Stock market comeback is now in the hands of China-US trade talks


Trade talks involving the U.S.and China will dominate the market’s focus in the week beforehand, while investors are also watching to see whether other companies join the ranks of Apple and warn about an earnings miss.

Apple blamed a significant revenue miss because of a sudden drop off in iPhone earnings in China last November 2018. The strike was seen as an indication that not only the trade tensions hitting China’s economy, but also the U.S. economy and corporations. Apple’s remarks came the day before a spectacular drop in ISM manufacturing data which was also blamed on trade friction. The S&P 500 surged over 3.3 percent to 2,531 and was up 1.7 percent for the week. The S&P was up more than 7.5 percent from its Dec. 24 low near. Krosby said the market needs to build on its gains. “This has been a market that had all of the signatures of the bear claws death by 1,000 cuts. No data release was viewed as positive. Everything was seen as negative. If we could turn that psychology around and build on it, but we’re waiting to see whether there are sellers that have been waiting to escape. We will need to find out if they are still there.” “This market had was a strong data launch, an unequivocally powerful data release,” said Krosby.

From this standpoint, it decreases the risk that the Fed will increase too far like it did in 2004 and 2006. “The question is, are we planning to have warnings? Given the financial data that we have seen, particularly the downturn from the new orders component, we probably are likely to have warnings, and the issue is, can it be baked into stock prices? We believe, for the most part, it is,” said Emanuel. Economists expect U.S. growth to slow slightly, to the 2-2.5 percent range in the first half but markets have been responding to the prospect of an even slower market.

The ISM data for December was particularly discouraging due to a steep drop in new orders. He is expected to deliver the exact dovish message about flexibility in regards to policy and patience in regards to raising interest rates. “China is going to be absolutely the big thing,” said Julian Emanuel, chief equities and derivatives strategist in BTIG.

China cut reserve requirements on Friday to encourage more bank financing, its latest policy transfer aimed at ending a recession.
Powell also signaled the Fed could be”patient” and it will be flexible and prepared to change policy when it sees changes in conditions. Powell had stated the Fed’s balance sheet reduction program was ‘on autopilot’ when he spoke in December, which spooked some investors that wanted to see that the Fed willing to modify its policy from the face of the market’s sell-off. Emanuel said the rally on the Fed was vital since it was a concern because of its market. He expects the Fed to stay on hold this season and announce that it will stop the roll from its balance sheet from mid-year.

China, more likely to concede in trade discussions, says Brookings’ David Dollar 5:56 PM ET Fri, 4 Jan 2019 Markets will also remain heavily centered on data following the feeble ISM survey followed by a surprisingly strong December job report with 312,000 nonfarm payrolls added. The employment report showed a healthy labor market, together with wage growth of 0.4 percent and a pickup in participation by over 400,000 workers. “That makes people feel better, and from our point of view, it makes it more likely that this is going for a shorter, shallower non-recessionary bear market,” said Emanuel. The S&P 500 has temporarily visited a bear market, decreasing 20 percent from its all-time high on an intraday basis.
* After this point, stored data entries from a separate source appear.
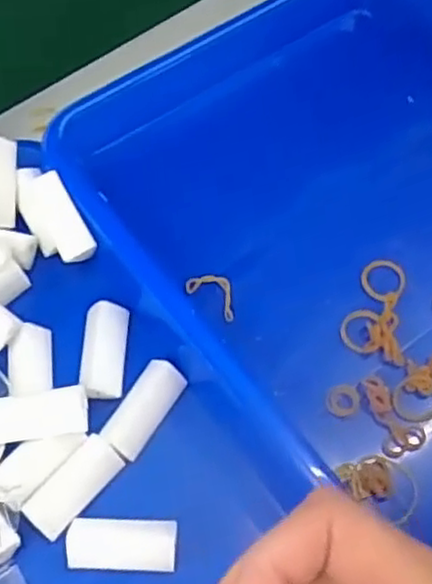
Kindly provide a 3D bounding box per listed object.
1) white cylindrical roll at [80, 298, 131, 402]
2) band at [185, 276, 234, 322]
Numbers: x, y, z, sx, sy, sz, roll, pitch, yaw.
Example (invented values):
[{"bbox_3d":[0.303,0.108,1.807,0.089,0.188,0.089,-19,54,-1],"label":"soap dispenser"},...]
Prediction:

Throughout his appearance Friday, Powell indicated that inflation wasn’t an issue for the Fed and the market remains in good shape despite concerns. He also said the Fed has been paying attention to the current market, which is reflecting a weaker outlook than the data suggests. “What the market requires next week and the week after is favorable guidance from businesses. What are firms telling us? What are their clients telling us” Said Quincy Krosby, the chief market strategist at Prudential Financial. “If we could move out of stellar earnings to a more moderate earnings background, the marketplace will accept this but if advice is weak and organizations are decreasing revenue development, that will influence the market.” “This reinforces the view that the bulk of the bear market decline is behind us, and there’s at least an expectation that communication between the U.S. and China is poised to improve rather than become acrimonious throughout the next few weeks,” he said.